Thursday, January 31, 2008
4:15 pm
B17 Upson Hall

Computer Science
Spring 2008

Benjamin C. Pierce
University of Pennsylvania

Adventures in Bidirectional Programming

Most programs get used in just one direction, from input to output. But sometimes, having computed an output, we need to be able to UPDATE this output and then "calculate backwards" to find a correspondingly updated input. The problem of writing such BIDIRECTIONAL TRANSFORMATIONS---often called LENSES---arises in applications across a multitude of domains and has been attacked from many perspectives

The Harmony project at the University of Pennsylvania is exploring a linguistic approach to bidirectional programming, designing domain- specific languages in which every expression simultaneously describes both parts of a lens. When read from left to right, it denotes an ordinary function that maps inputs to outputs.

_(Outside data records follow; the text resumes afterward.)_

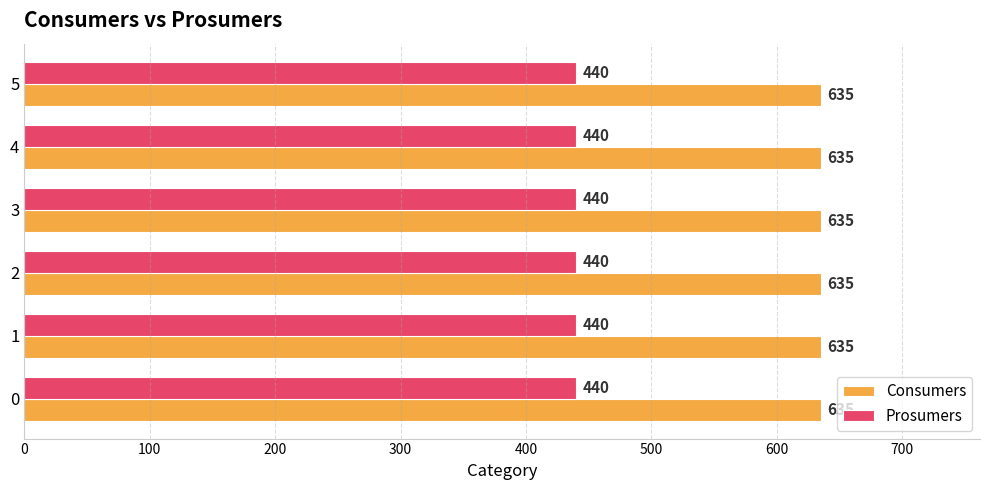

What is the spread (max minus min) of values at 3?

195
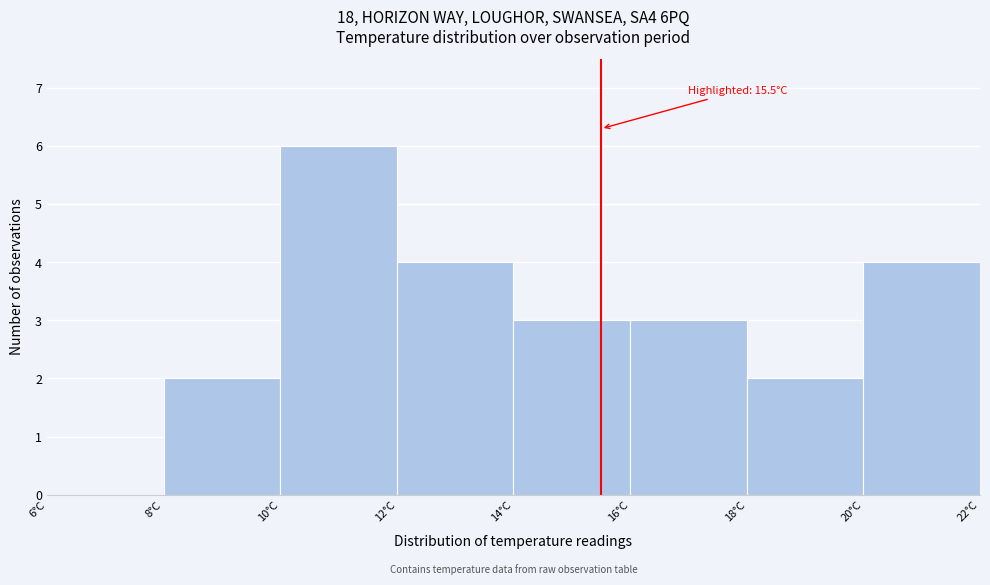

Which range on the x-axis has the tallest bar?

10 to 12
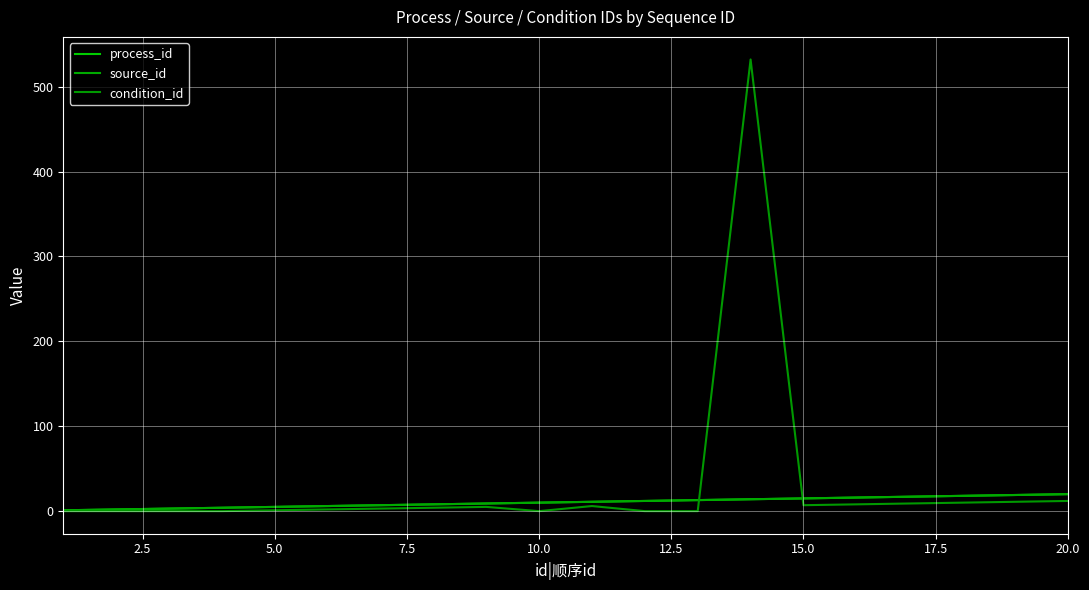

How many interior local valleys does the condition_id series have?

2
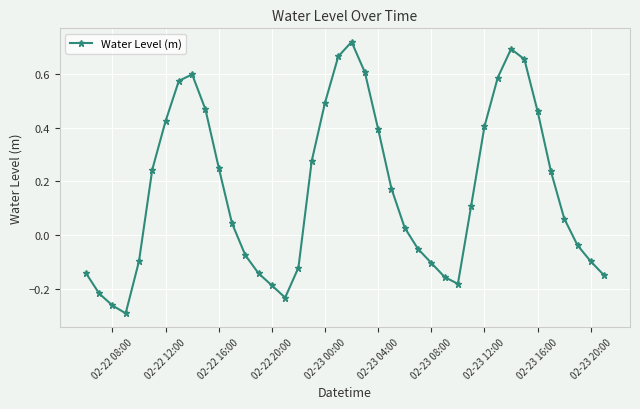

How many points are lower than both their immediate neighbors (excluding endpoints)?

3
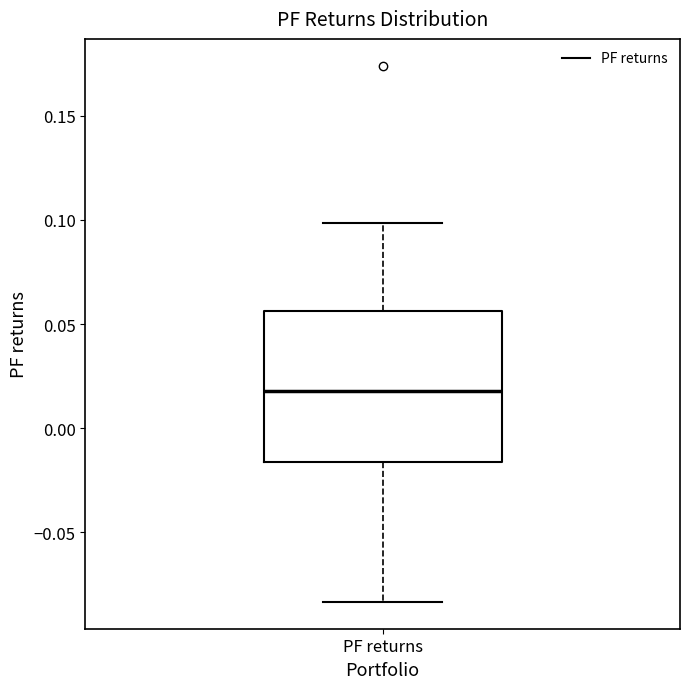

Read this box plot against the y-axis: the position of the median line, the range covered by the box, and the ends of both whiskers. The values are not printed on the chart, so give them approximately, as read against the axis.

median 0.020, box -0.015 to 0.055, whiskers -0.085 to 0.100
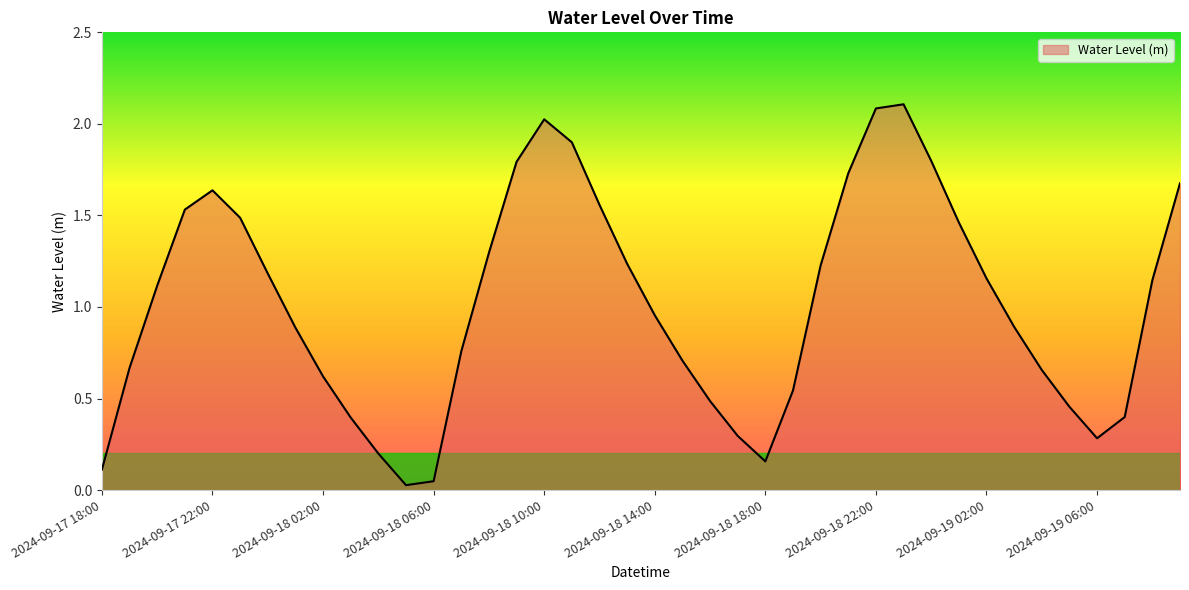

Does the chart display data point markers on the line(s)?

No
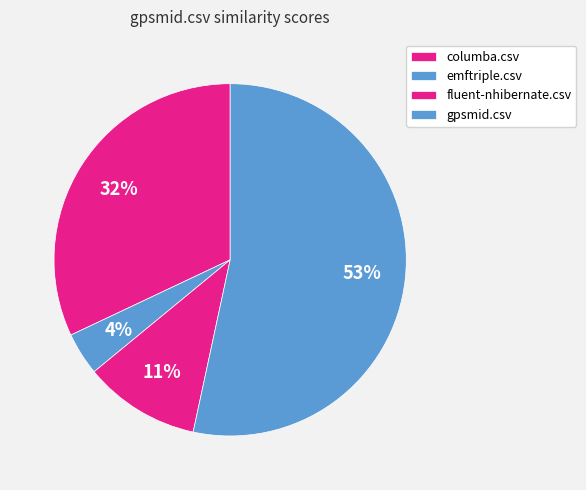

How many segments does this pie chart have?

4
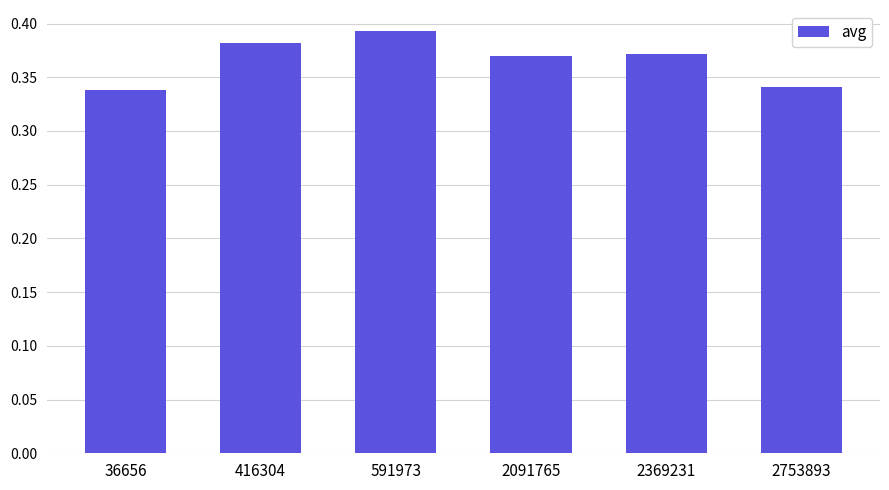

Between 591973 and 2091765, which is larger?

591973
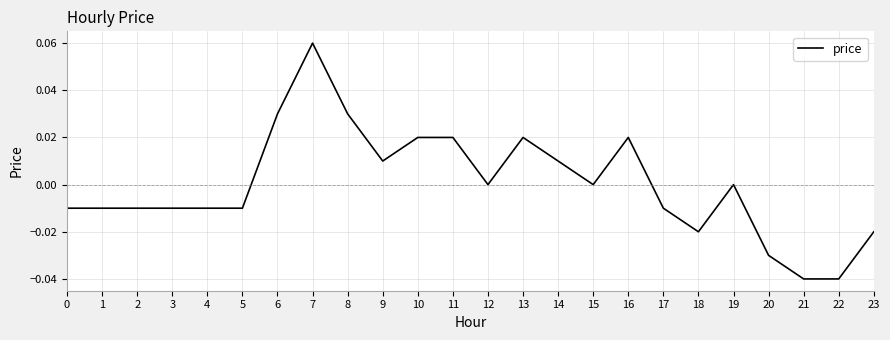

The chart shows a value of -0.0 at 0. True or false?

True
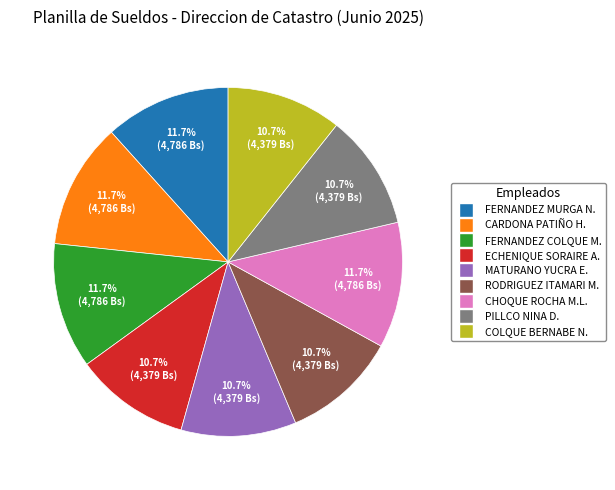

Does any single category account for the majority?

No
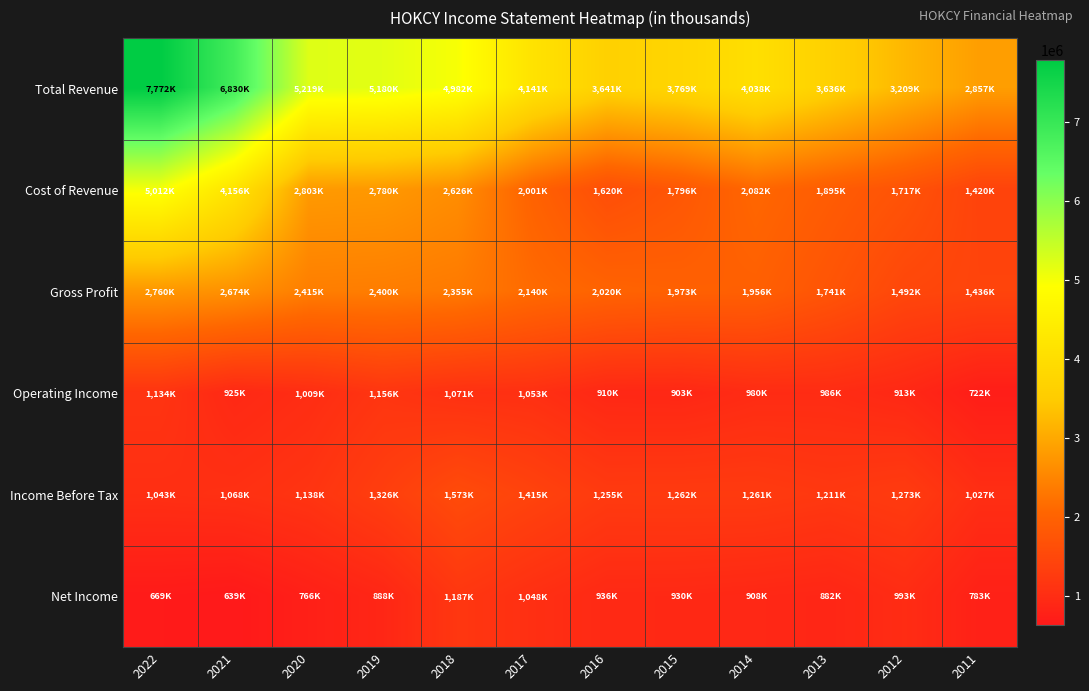

Reading left to right, transcribe all the data shown in this chart.

Total Revenue: 2022=7772800	2021=6830400	2020=5219000	2019=5180900	2018=4982600	2017=4141400	2016=3641600	2015=3769900	2014=4038500	2013=3636100	2012=3209800	2011=2857000
Cost of Revenue: 2022=5012700	2021=4156100	2020=2803700	2019=2780400	2018=2626600	2017=2001000	2016=1620700	2015=1796100	2014=2082000	2013=1895100	2012=1717100	2011=1420700
Gross Profit: 2022=2760100	2021=2674300	2020=2415300	2019=2400500	2018=2355900	2017=2140400	2016=2020900	2015=1973900	2014=1956500	2013=1741000	2012=1492700	2011=1436300
Operating Income: 2022=1134000	2021=925300	2020=1009700	2019=1156900	2018=1071600	2017=1053500	2016=910500	2015=903400	2014=980100	2013=986700	2012=913700	2011=722900
Income Before Tax: 2022=1043600	2021=1068700	2020=1138200	2019=1326700	2018=1573500	2017=1415100	2016=1255500	2015=1262000	2014=1261400	2013=1211500	2012=1273200	2011=1027900
Net Income: 2022=669200	2021=639800	2020=766100	2019=888300	2018=1187600	2017=1048900	2016=936100	2015=930300	2014=908100	2013=882300	2012=993200	2011=783400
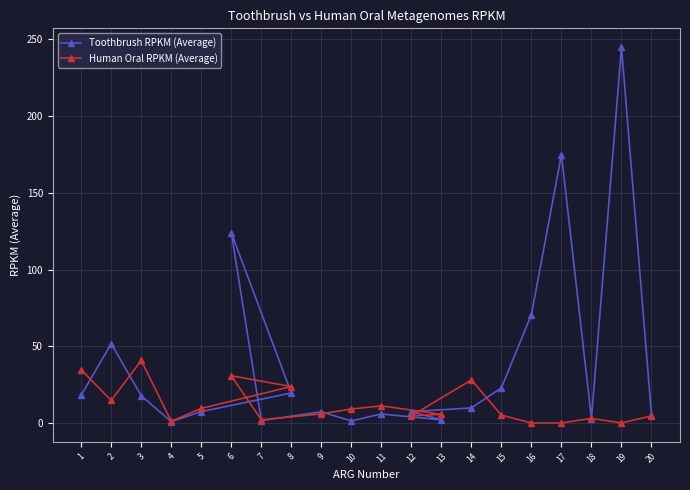

True or false: Toothbrush RPKM (Average) has more than 1 interior local peaks.

True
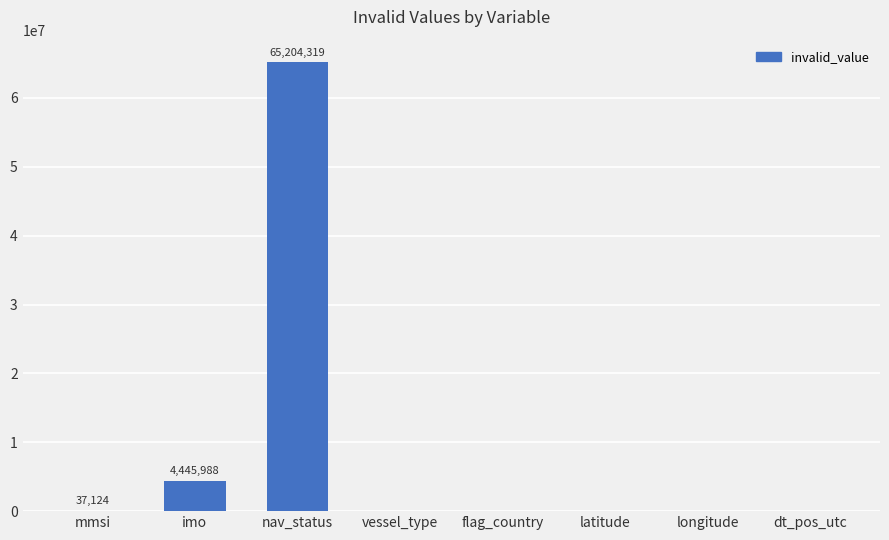

How many categories are shown in the chart?

8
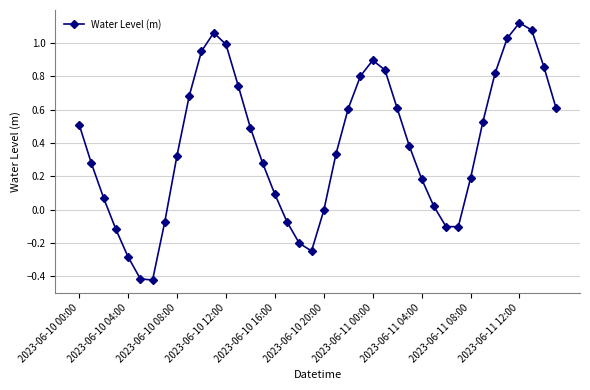

What is the difference between the maximum and second lowest values?

1.5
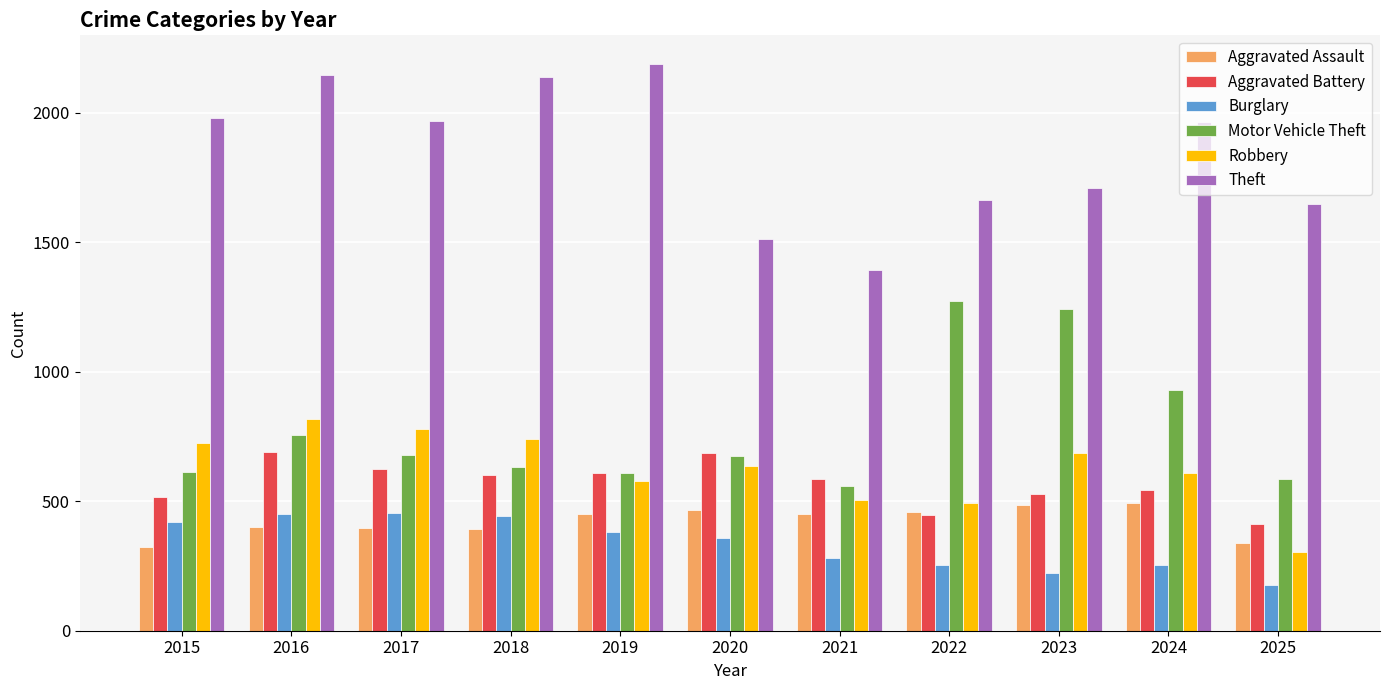

At which category does the chart reach its peak across all series?

2019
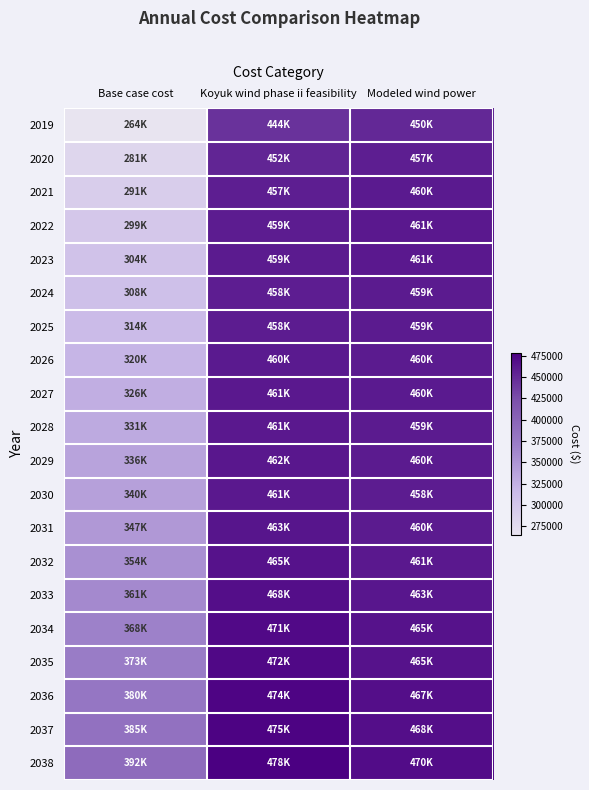

Which series has the largest range (max minus min)?

2019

When read from right to left, it denotes an "update translator" that takes an input together with an updated output and produces a new input that reflects the update. These languages share some common elements with modern functional languages---in particular, they come with very expressive type systems. In other respects, they are rather novel and surprising.

We have designed, implemented, and applied bi-directional languages in three quite different domains: a language for bidirectional transformations on trees (such as XML documents), based on a collection of primitive bidirectional tree transformation operations and "bidirectionality-preserving" combining forms; a language for bidirectional views of relational data, using bidirectionalized versions of the operators of relational algebra as primitives; and, most recently, a language for bidirectional string transformations, with primitives based on standard notations for finite-state transduction and a type system based on regular expressions. The string case is especially interesting, both in its own right and because it exposes a number of foundational issues common to all bidirectional programming languages in a simple and familiar setting.

[Based on joint work with many collaborators, especially Nate Foster, Alan Schmitt, Alexandre Pilkiewics, and Aaron Bohannon.]